Dataset section:
--- START ---
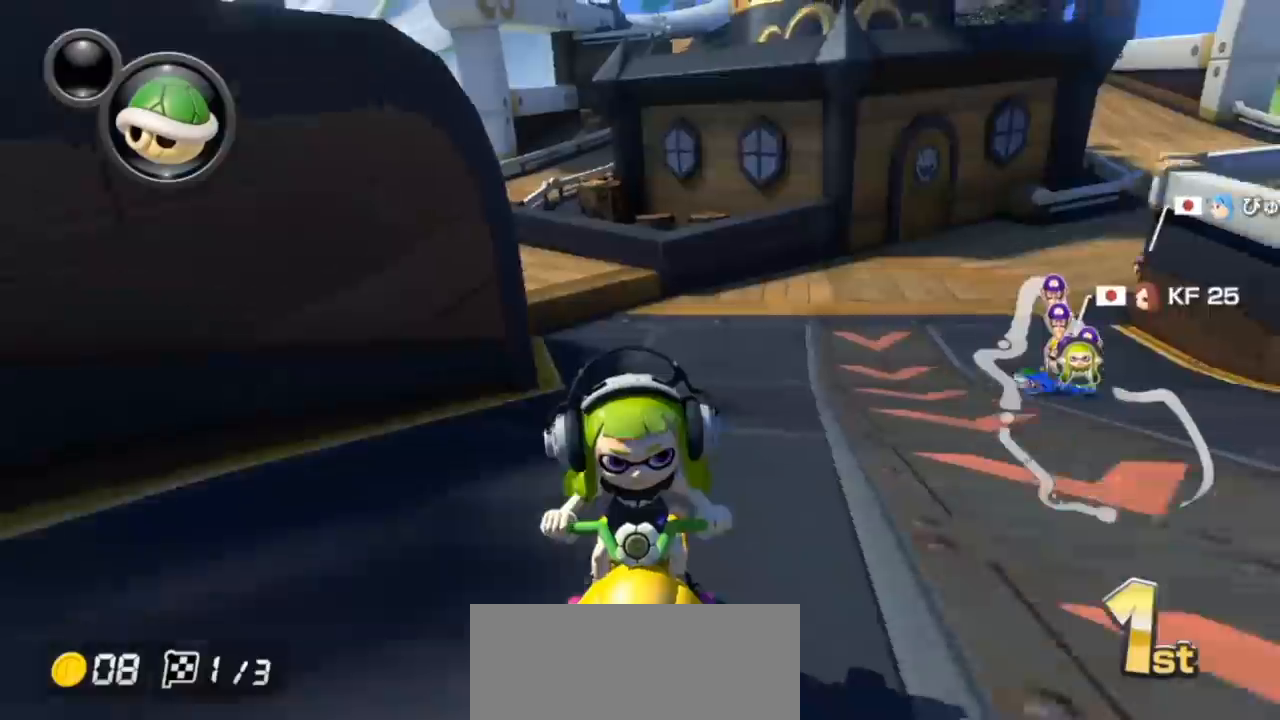
{"buttons": ["A", "L1", "R1"], "left_stick": "center", "events": [[33, "left_stick", "right"], [117, "left_stick", "center"], [433, "R1", "down"], [433, "X", "up"]]}
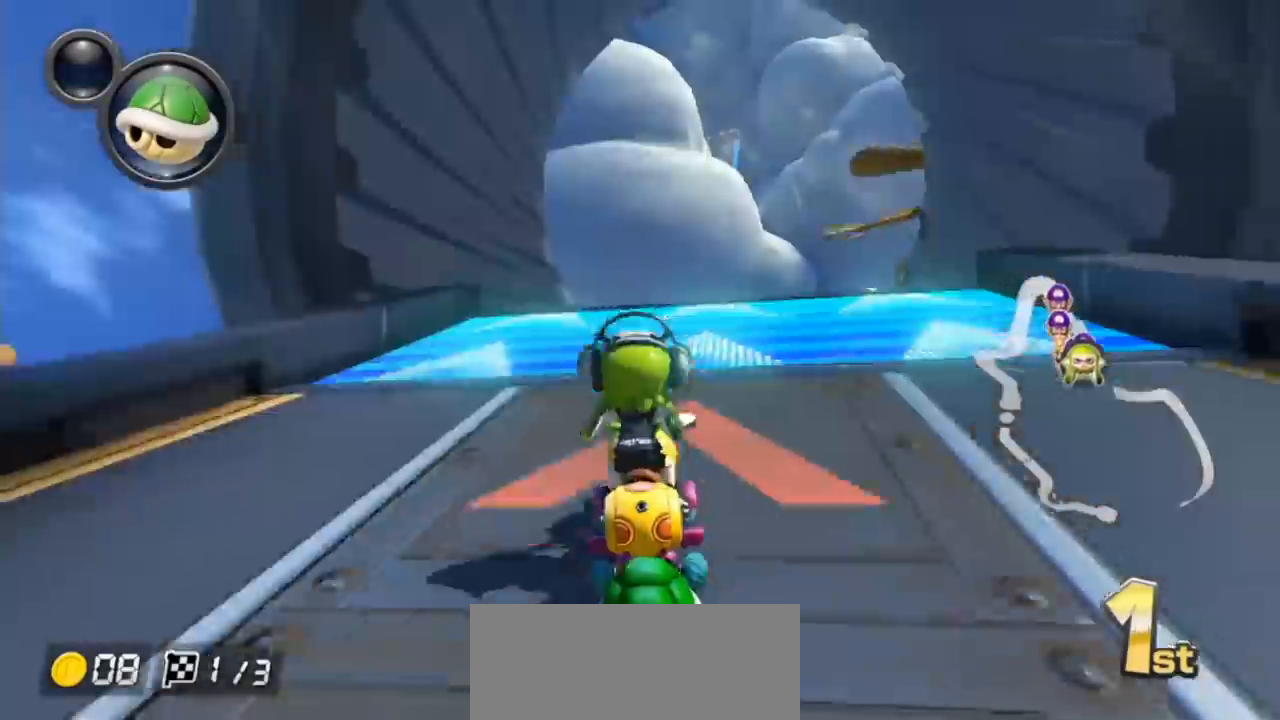
{"buttons": ["A", "X", "L1"], "left_stick": "up-left", "events": [[33, "R1", "up"], [67, "left_stick", "left"], [217, "X", "down"], [300, "left_stick", "up-left"]]}
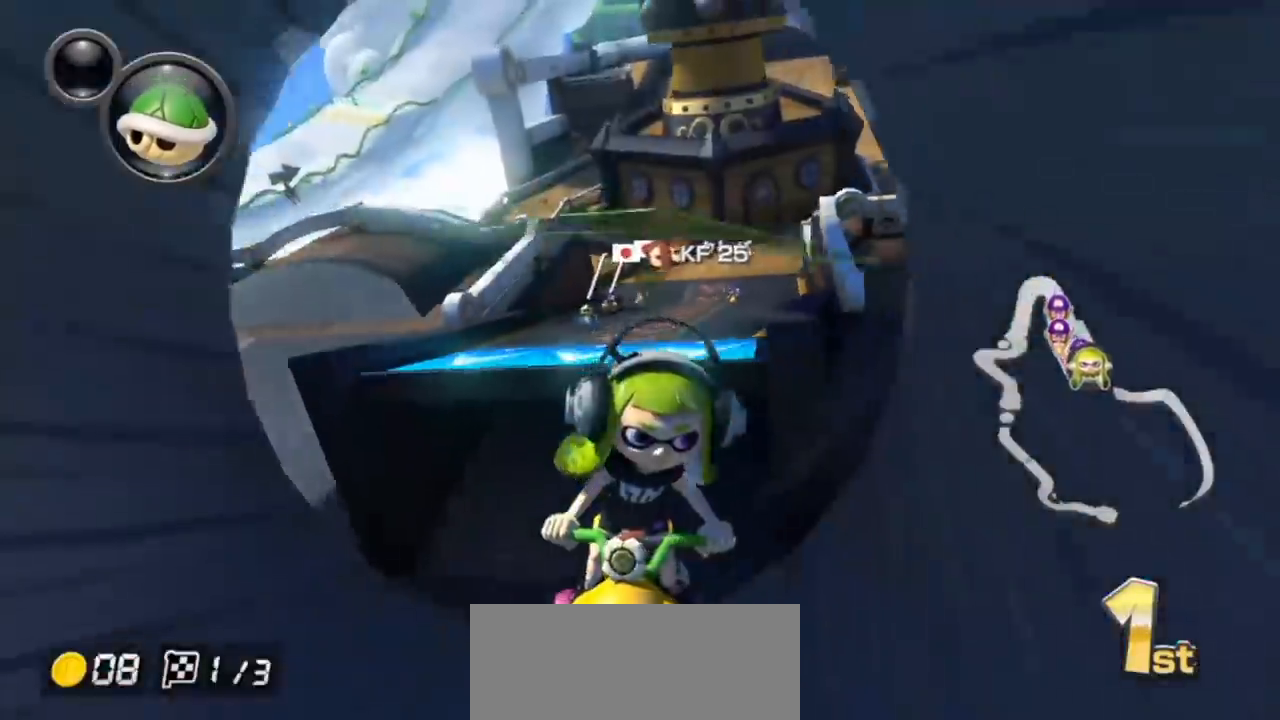
{"buttons": ["A", "L1"], "left_stick": "up-left", "events": [[150, "X", "up"]]}
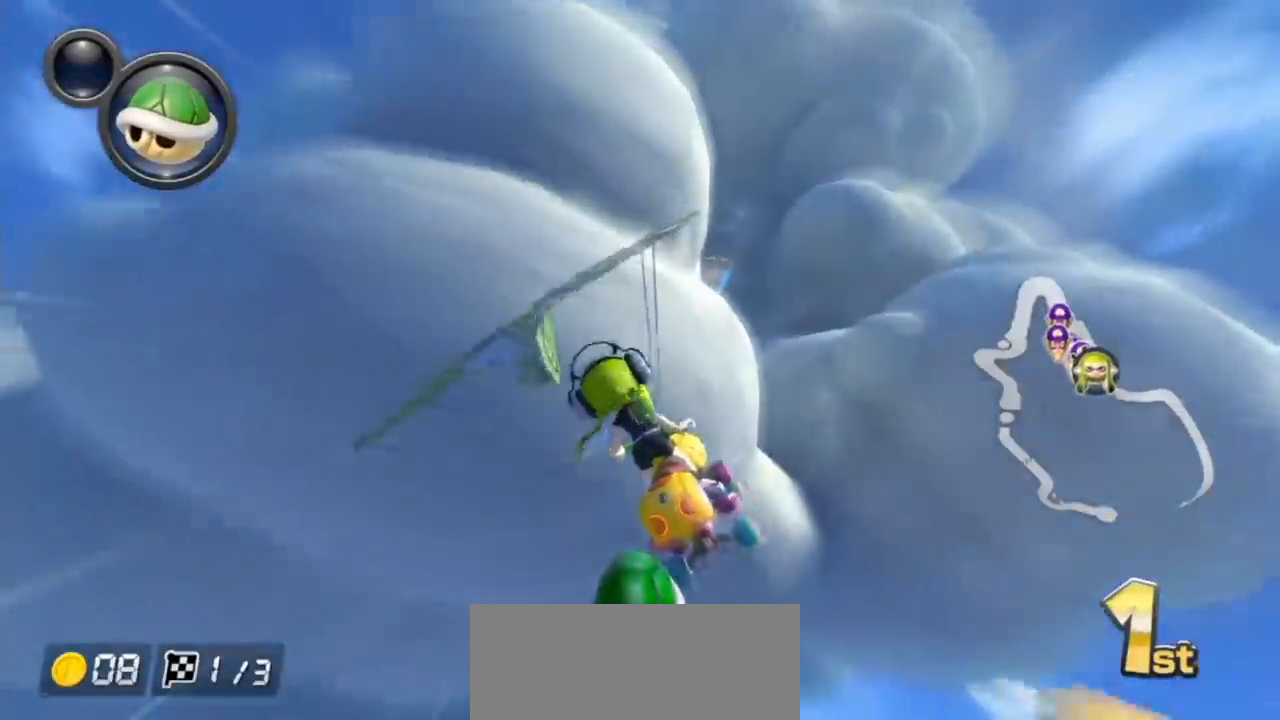
{"buttons": ["A", "L1"], "left_stick": "up-left", "events": []}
--- END ---
Activity: What lines in the data include the string "down"? Copy each one.

Exercise response:
{"buttons": ["A", "L1", "R1"], "left_stick": "center", "events": [[33, "left_stick", "right"], [117, "left_stick", "center"], [433, "R1", "down"], [433, "X", "up"]]}
{"buttons": ["A", "X", "L1"], "left_stick": "up-left", "events": [[33, "R1", "up"], [67, "left_stick", "left"], [217, "X", "down"], [300, "left_stick", "up-left"]]}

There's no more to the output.